Bei der Geiselnahme von Sydney starben sie im Durcheinander der Befreiung. Nach Zeugenangaben sollen Tori Johnson und Katrina Dawson im Lindt Chocolate Café ihr Leben für andere geopfert haben.

Stuttgart - Sie kommen in Paaren, kleinen Gruppen oder ganz alleine, junge Menschen, alte Menschen, Familien mit kleinen Kindern, Christen, Muslime, Juden und Atheisten. Sie legen Blumen nieder, Tausende von Sträußen, die die Trauer einer ganzen Stadt, eines ganzen Landes über den Tod zweier Geiseln bezeugten, die Opfer eines geistig verwirrten Fanatikers geworden waren. In ganz Australien wehten Flaggen auf halbmast, in Sydney besonders gut sichtbar auf der höchsten Stelle der berühmten Hafenbrücke, die sich nur wenige Kilometer vom Tatort entfernt über das Wasser schwingt.

 

Die dreifache Mutter soll eine Schwangere geschützt haben

Noch ist nicht endgültig geklärt, was genau in nur 34 Sekunden kurz nach zwei Uhr morgens passierte. Das war gut 16 Stunden, nachdem Man Haron Monis alle Gäste und Angestellte des Lindt Chocolate Cafés im Herzen Sydneys als Geiseln genommen hatte. Der 50-jährige aus dem Iran stammende Flüchtling starb im Kugelhagel der Polizei, vermutlich erschoss er vor seinem Tod den Café-Manager Tori Johnson (34) und die Anwältin Katrina Dawson (38). Johnson kam nach bisher nicht bestätigten Augenzeugenberichten ums Leben, als er versuchte, dem Täter sein Gewehr zu entreißen. Dawson, Mutter von drei Kindern, soll mit ihrem Körper eine schwangere Geisel beschützt haben. Dawson galt als zukünftiger Star in der Rechtsanwaltsszene, hatte vor 20 Jahren ihr Abitur mit der Höchstnote von 100 von 100 möglichen Punkten abgelegt und arbeitete seit Jahren auch noch als Freiwillige für Ureinwohner in Rechtsfragen.

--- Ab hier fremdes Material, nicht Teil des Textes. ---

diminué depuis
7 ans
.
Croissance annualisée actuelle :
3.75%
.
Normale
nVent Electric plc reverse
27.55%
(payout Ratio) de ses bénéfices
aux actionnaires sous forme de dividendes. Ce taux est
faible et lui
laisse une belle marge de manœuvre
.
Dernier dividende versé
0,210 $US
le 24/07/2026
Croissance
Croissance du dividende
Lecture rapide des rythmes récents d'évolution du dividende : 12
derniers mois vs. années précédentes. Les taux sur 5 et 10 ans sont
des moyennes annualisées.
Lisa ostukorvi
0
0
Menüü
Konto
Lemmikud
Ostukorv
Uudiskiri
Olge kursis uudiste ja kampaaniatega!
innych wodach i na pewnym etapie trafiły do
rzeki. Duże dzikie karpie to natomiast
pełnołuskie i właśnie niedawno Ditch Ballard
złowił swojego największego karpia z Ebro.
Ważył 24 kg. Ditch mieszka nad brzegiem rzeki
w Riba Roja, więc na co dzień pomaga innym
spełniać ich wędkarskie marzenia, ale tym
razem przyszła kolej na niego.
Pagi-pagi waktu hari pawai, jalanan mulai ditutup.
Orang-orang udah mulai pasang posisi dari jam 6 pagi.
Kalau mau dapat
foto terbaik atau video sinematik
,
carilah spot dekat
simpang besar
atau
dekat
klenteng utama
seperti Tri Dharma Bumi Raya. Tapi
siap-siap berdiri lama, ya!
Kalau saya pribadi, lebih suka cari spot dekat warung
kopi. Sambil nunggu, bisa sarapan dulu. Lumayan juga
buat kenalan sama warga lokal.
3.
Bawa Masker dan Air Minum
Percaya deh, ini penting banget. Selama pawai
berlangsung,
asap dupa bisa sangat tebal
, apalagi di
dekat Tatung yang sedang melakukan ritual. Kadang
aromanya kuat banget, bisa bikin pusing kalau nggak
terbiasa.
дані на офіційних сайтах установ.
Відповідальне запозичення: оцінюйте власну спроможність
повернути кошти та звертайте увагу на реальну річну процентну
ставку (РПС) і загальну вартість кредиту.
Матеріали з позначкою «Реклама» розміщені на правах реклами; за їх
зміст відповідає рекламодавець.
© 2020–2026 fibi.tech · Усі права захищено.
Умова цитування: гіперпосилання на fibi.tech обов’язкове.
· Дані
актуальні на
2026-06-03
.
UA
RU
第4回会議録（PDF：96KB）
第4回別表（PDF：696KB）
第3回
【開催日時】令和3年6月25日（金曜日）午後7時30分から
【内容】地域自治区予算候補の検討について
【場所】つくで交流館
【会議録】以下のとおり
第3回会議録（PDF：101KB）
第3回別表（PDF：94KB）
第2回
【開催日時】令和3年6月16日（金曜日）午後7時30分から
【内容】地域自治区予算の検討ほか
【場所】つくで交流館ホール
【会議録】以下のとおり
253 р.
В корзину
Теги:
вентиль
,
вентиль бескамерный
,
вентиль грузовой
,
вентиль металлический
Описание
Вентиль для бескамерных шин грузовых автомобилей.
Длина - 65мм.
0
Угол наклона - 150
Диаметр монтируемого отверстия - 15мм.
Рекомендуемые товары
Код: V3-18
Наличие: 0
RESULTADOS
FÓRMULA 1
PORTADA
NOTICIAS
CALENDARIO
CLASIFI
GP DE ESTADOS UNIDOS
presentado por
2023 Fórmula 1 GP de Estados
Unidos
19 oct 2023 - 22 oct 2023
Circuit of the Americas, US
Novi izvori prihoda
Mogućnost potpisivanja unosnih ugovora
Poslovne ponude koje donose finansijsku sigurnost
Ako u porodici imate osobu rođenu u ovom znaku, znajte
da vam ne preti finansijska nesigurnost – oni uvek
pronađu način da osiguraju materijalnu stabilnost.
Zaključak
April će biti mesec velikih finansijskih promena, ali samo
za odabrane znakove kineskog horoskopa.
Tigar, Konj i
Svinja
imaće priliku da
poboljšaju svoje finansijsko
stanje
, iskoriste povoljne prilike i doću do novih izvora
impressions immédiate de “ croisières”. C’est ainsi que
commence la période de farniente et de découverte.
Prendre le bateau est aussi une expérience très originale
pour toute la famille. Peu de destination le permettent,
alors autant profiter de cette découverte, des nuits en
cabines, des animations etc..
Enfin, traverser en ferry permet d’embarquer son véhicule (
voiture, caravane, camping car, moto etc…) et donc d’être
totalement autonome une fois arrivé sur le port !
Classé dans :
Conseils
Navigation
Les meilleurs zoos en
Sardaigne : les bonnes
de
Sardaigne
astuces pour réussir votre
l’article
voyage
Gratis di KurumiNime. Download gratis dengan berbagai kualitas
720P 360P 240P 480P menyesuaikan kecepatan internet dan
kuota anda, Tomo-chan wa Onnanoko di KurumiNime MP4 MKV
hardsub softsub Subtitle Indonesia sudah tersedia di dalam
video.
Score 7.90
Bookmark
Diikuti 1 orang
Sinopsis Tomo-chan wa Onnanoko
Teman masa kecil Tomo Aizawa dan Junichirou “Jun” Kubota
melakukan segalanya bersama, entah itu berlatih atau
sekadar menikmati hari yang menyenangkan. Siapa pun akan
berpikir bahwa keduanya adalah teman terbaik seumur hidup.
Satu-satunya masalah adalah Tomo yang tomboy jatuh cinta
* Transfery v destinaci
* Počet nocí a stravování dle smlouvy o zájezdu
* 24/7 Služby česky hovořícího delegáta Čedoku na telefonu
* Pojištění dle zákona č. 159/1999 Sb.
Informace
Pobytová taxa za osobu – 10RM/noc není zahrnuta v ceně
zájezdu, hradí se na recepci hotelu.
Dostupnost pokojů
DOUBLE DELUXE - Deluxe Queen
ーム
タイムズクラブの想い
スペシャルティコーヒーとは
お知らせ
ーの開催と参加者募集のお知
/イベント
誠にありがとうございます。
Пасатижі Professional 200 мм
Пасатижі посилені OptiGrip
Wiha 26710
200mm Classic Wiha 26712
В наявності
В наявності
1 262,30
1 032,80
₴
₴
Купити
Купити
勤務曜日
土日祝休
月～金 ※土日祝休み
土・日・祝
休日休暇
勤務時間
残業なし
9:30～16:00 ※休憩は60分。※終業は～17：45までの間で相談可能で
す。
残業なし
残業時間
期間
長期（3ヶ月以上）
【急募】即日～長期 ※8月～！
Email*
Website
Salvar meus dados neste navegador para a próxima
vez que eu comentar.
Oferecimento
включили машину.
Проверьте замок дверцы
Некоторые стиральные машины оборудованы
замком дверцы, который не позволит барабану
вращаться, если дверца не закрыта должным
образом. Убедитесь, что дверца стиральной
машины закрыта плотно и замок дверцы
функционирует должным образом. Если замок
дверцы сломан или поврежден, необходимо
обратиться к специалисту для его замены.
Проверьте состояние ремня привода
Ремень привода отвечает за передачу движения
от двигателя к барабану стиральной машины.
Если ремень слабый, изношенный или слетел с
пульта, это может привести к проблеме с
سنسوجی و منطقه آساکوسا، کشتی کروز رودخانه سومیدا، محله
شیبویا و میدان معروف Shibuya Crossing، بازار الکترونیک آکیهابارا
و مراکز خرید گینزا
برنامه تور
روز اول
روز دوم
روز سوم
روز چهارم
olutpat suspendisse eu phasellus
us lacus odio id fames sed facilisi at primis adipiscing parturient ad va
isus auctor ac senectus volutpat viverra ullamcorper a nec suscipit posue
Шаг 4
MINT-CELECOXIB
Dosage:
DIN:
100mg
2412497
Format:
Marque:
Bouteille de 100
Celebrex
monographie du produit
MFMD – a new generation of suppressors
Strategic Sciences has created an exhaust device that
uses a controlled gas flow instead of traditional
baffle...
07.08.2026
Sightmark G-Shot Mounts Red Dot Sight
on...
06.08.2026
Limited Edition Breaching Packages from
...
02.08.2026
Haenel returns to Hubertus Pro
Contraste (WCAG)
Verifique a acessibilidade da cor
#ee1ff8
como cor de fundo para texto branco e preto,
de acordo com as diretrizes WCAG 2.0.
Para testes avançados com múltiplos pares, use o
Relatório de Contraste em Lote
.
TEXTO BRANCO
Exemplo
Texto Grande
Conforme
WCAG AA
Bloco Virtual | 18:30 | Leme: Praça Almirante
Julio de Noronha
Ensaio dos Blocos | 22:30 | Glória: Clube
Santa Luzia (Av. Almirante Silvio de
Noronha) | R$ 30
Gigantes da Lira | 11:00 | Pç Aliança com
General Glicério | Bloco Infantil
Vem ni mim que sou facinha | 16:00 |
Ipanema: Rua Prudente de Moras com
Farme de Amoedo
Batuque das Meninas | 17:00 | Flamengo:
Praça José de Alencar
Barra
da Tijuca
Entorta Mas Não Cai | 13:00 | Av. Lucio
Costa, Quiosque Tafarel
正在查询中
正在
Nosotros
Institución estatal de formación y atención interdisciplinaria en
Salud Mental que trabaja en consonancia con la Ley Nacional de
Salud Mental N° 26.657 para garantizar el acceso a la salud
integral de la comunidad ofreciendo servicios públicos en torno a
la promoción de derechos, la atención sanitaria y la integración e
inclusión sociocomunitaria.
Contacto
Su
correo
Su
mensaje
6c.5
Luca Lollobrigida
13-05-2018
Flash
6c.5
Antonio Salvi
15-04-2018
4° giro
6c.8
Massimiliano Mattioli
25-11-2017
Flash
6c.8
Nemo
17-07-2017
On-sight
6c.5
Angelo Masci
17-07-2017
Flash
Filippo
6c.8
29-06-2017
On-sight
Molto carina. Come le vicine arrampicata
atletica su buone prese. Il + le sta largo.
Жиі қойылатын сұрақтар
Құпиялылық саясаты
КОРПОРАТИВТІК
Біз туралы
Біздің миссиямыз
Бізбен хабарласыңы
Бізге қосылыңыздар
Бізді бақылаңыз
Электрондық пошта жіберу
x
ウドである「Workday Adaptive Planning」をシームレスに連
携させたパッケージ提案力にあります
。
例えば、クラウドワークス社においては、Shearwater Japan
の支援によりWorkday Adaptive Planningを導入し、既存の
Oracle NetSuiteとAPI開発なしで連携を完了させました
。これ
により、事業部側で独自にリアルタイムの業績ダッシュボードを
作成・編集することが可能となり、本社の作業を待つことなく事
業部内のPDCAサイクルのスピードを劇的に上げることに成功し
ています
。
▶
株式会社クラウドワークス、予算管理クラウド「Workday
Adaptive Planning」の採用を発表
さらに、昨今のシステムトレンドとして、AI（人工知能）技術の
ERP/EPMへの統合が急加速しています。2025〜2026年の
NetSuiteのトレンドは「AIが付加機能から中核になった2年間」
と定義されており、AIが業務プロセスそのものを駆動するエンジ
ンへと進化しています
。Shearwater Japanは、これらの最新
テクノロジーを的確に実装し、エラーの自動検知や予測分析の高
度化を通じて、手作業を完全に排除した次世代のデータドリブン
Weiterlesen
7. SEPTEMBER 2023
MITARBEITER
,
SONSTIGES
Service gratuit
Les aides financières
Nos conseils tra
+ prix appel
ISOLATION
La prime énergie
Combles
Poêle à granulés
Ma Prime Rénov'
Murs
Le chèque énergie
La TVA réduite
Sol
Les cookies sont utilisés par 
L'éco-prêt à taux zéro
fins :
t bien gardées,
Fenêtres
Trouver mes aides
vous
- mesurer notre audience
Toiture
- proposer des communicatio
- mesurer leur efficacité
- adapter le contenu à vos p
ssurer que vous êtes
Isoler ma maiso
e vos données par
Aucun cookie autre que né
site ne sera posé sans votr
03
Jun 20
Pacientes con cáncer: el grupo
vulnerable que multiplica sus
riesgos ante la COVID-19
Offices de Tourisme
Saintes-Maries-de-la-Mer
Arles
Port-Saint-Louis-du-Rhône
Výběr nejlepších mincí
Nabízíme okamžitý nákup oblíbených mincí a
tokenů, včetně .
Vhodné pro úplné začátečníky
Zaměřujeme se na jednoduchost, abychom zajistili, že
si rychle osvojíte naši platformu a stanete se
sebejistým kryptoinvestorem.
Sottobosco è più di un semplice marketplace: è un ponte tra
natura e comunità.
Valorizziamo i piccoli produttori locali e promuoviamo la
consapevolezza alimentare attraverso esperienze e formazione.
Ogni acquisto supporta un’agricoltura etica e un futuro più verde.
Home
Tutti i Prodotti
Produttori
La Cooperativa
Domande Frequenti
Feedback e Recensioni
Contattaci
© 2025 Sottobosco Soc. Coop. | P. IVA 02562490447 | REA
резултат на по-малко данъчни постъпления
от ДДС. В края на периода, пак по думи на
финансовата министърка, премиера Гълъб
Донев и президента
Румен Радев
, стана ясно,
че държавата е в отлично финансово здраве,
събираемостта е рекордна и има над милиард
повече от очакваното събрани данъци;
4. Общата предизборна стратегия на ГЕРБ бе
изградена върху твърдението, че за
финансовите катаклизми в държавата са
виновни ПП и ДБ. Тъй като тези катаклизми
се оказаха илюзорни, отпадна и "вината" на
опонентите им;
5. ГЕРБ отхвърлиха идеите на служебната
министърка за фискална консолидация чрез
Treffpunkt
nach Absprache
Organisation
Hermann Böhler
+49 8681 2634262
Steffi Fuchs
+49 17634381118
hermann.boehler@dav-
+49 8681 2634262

Johnson, der seit zwei Jahren Chef des Lindt Cafés war, soll bereits versucht haben, die Waffe an sich zu reißen und dafür heftige Schläge des Geiselnehmers eingesteckt haben. Viele Australier waren am Montagabend in der Hoffnung schlafen gegangen, dass der Geiselnehmer sich von den Verhandlungsführern der Polizei zur Aufgabe überreden lassen könnte.

Hinter den Fenstern des abgedunkelten Cafés sah es aber anders aus. Wie Geiseln berichteten, wurde Man Haron Monis zunehmend wütender, vor allem weil die Medien sich weigerten, seine Botschaften zu publizieren. Er hatte die Geiseln gezwungen, Videobotschaften mit seinen Forderungen zu filmen und zu verschicken, in denen er unter anderem ein öffentliches Telefongespräch mit Premierminister Tony Abbott forderte. Schon am Nachmittag entkamen fünf der 17 Geiseln, die er auf die Toilette gehen ließ. Kurz vor dem gewaltsamen Ende floh mehr als ein halbes Dutzend Geiseln, vermutlich als der Täter mit Johnson rang.

Der Täter war der Polizei als gefährlich bekannt

Am Dienstag begannen die Diskussionen, warum Man Haron Monis überhaupt auf Kaution frei war. Er war der Polizei seit Jahren bekannt und zu 300 Stunden Gemeindearbeit verurteilt worden, weil er Hassbriefe an Witwen von Soldaten geschickt hatte, die im Irak und Afghanistan gefallen sind. Als Prediger soll er 50 bis 60 Frauen sexuell belästigt haben. Die schwerwiegendste Anklage aber stand noch vor ihm: Er soll an der Ermordung seiner Exfrau beteiligt gewesen sein, die erstochen und angezündet worden war.